Exercise inputs:
>> Begin

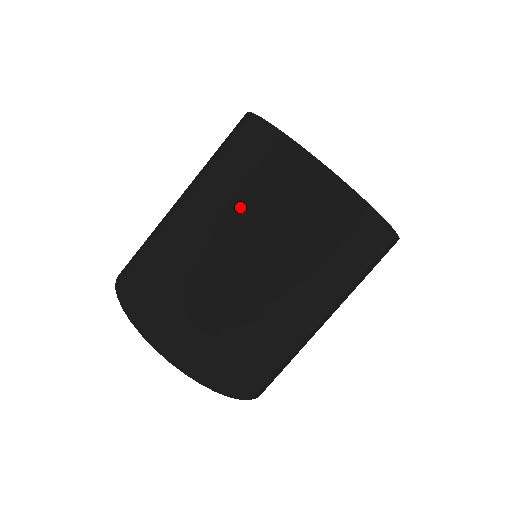
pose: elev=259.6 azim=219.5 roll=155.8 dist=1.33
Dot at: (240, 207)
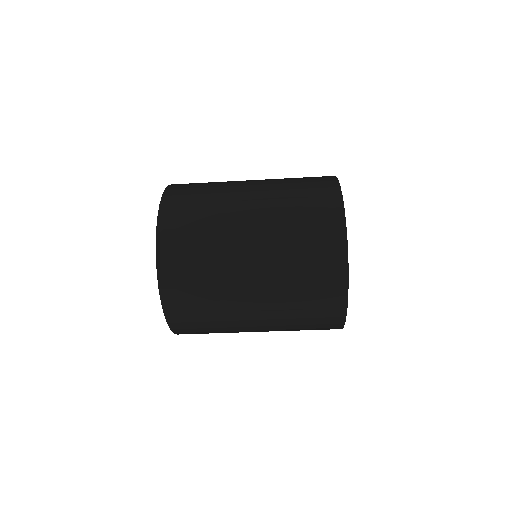
Dot at: (286, 317)
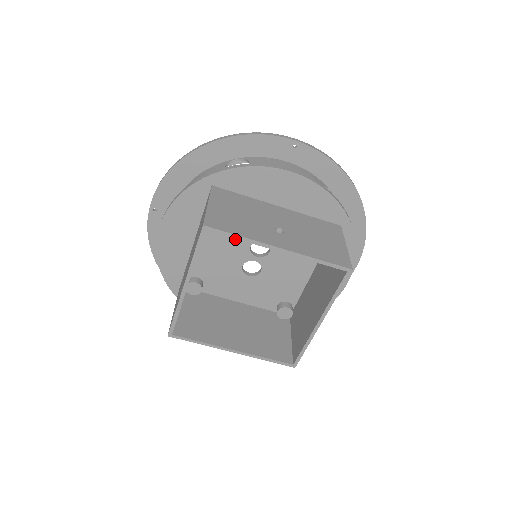
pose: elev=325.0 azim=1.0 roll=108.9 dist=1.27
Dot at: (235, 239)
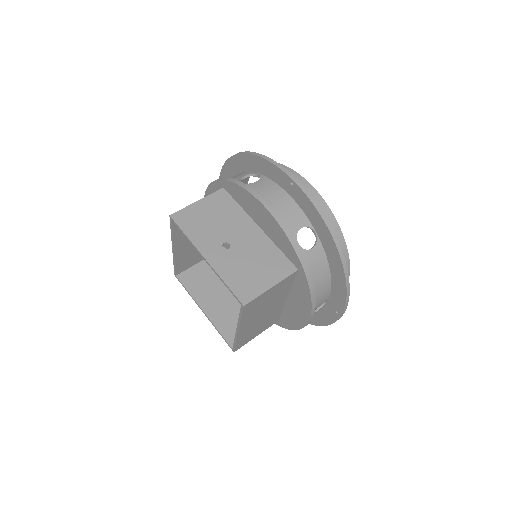
Dot at: occluded
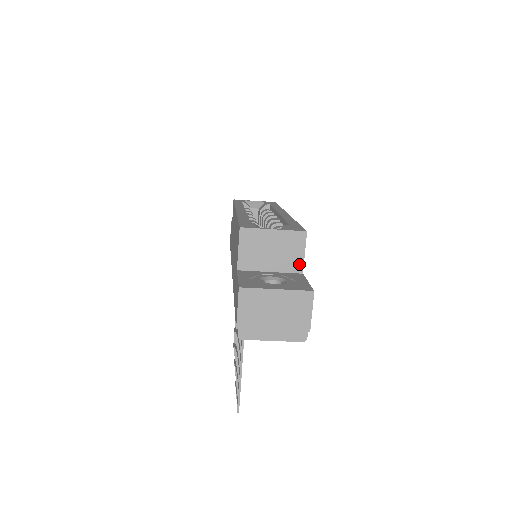
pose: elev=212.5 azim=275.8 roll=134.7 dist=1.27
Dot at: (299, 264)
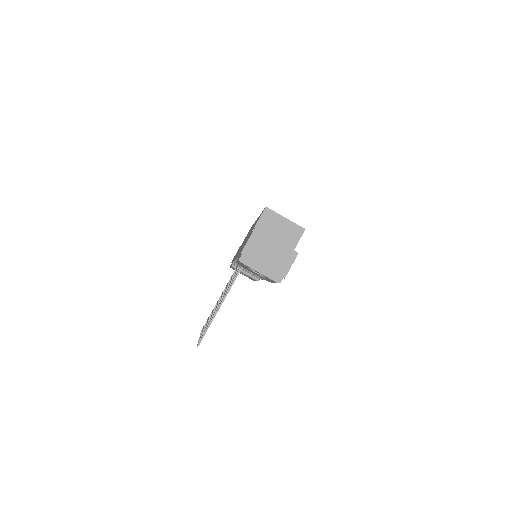
Dot at: (292, 247)
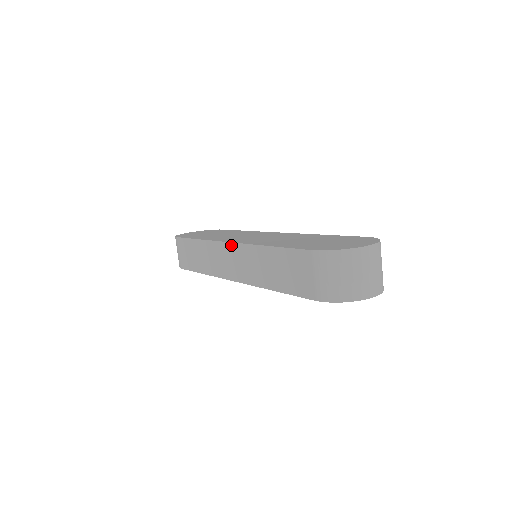
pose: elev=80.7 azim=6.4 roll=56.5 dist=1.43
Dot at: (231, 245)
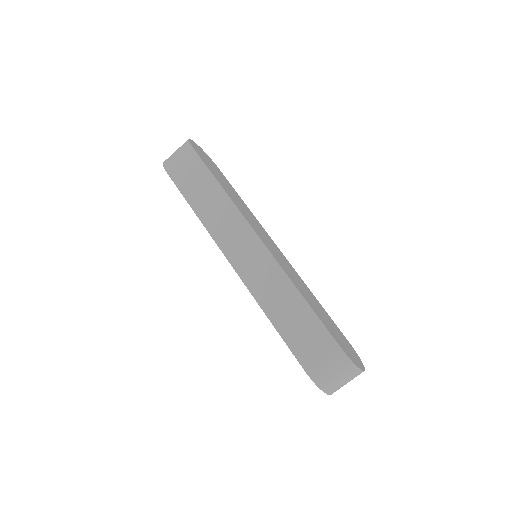
Dot at: (262, 246)
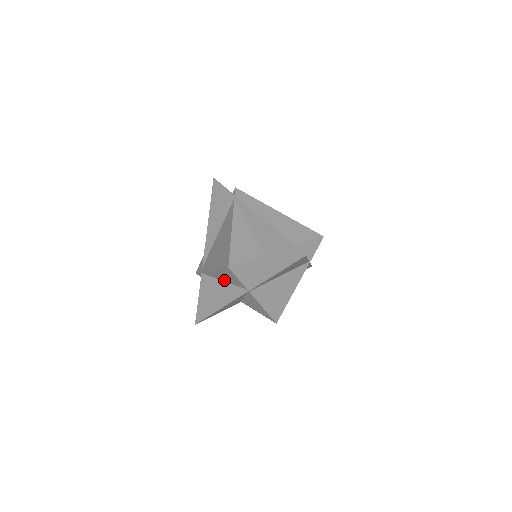
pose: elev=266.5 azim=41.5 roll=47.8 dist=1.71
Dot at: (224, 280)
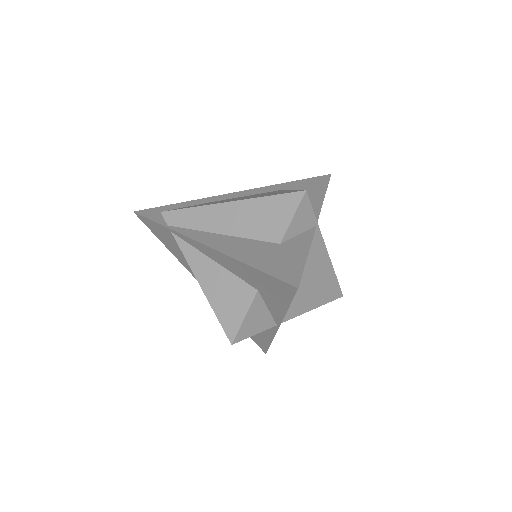
Dot at: occluded
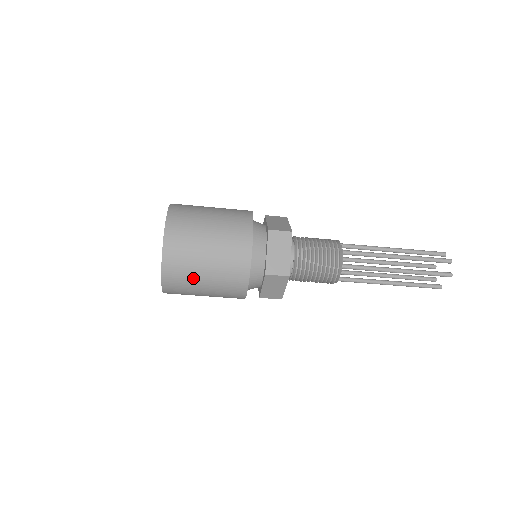
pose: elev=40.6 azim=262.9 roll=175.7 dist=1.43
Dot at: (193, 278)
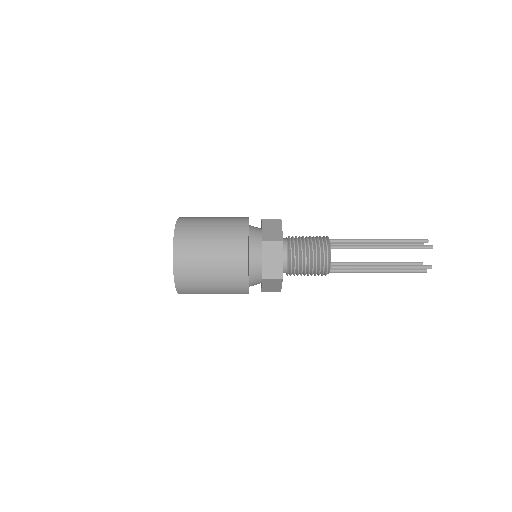
Dot at: (200, 248)
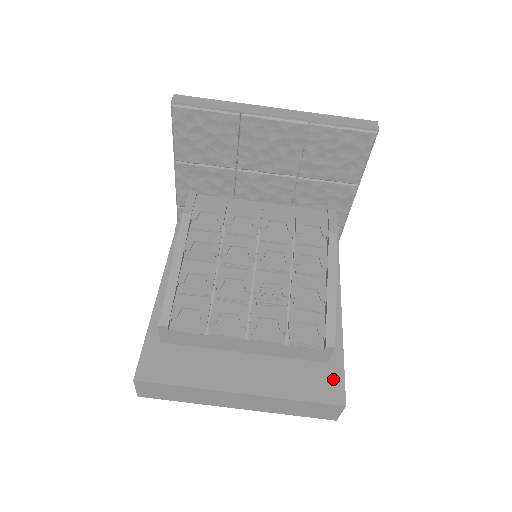
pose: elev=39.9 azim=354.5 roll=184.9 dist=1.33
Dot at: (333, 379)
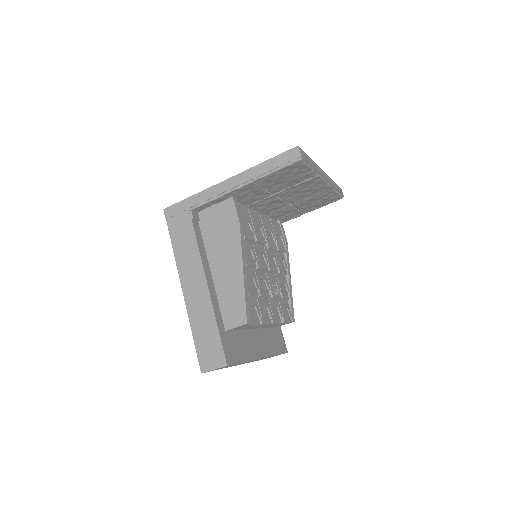
Dot at: (281, 337)
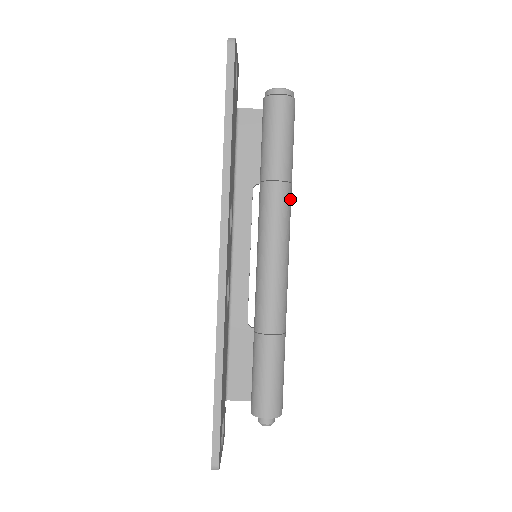
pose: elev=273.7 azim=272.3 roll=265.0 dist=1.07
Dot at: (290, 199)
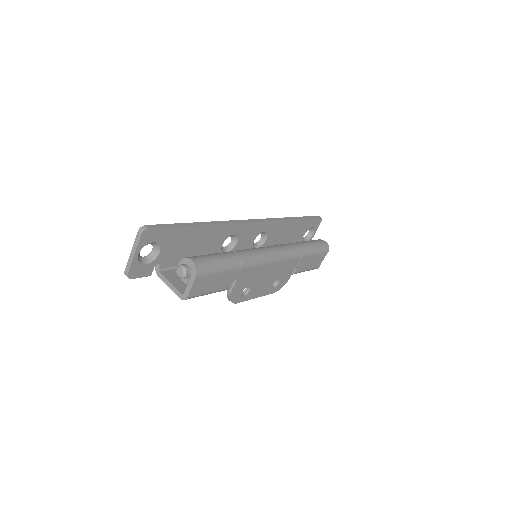
Dot at: (296, 256)
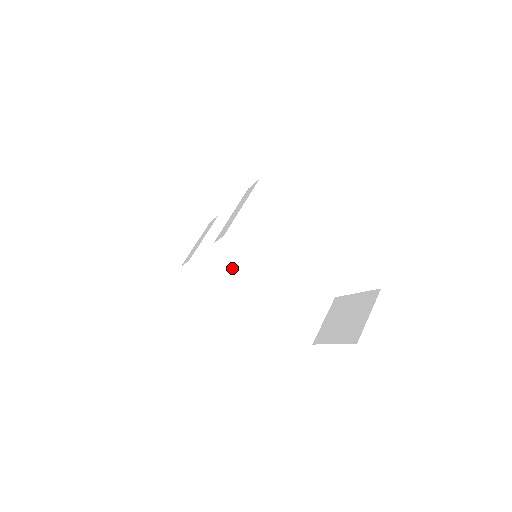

>> End

Stated task: Turn all the rows above into a numbered list with one line per item. Omit the pictures and skip any blank lines.

The reply:
1. pose: elev=259.6 azim=219.5 roll=155.8 dist=1.33
2. Dot at: (240, 207)
3. Dot at: (286, 317)
4. pose: elev=325.0 azim=1.0 roll=108.9 dist=1.27
5. Dot at: (235, 239)
6. Dot at: occluded
7. pose: elev=212.5 azim=275.8 roll=134.7 dist=1.27
8. Dot at: (299, 264)
9. Dot at: (292, 247)
10. pose: elev=80.7 azim=6.4 roll=56.5 dist=1.43
11. Dot at: (231, 245)
12. Dot at: (262, 246)
13. pose: elev=266.5 azim=41.5 roll=47.8 dist=1.71
14. Dot at: (224, 280)
15. Dot at: occluded
16. pose: elev=40.6 azim=262.9 roll=175.7 dist=1.43
17. Dot at: (193, 278)
18. Dot at: (200, 248)
19. pose: elev=39.9 azim=354.5 roll=184.9 dist=1.33
20. Dot at: (333, 379)
21. Dot at: (281, 337)
22. pose: elev=273.7 azim=272.3 roll=265.0 dist=1.07
23. Dot at: (290, 199)
24. Dot at: (296, 256)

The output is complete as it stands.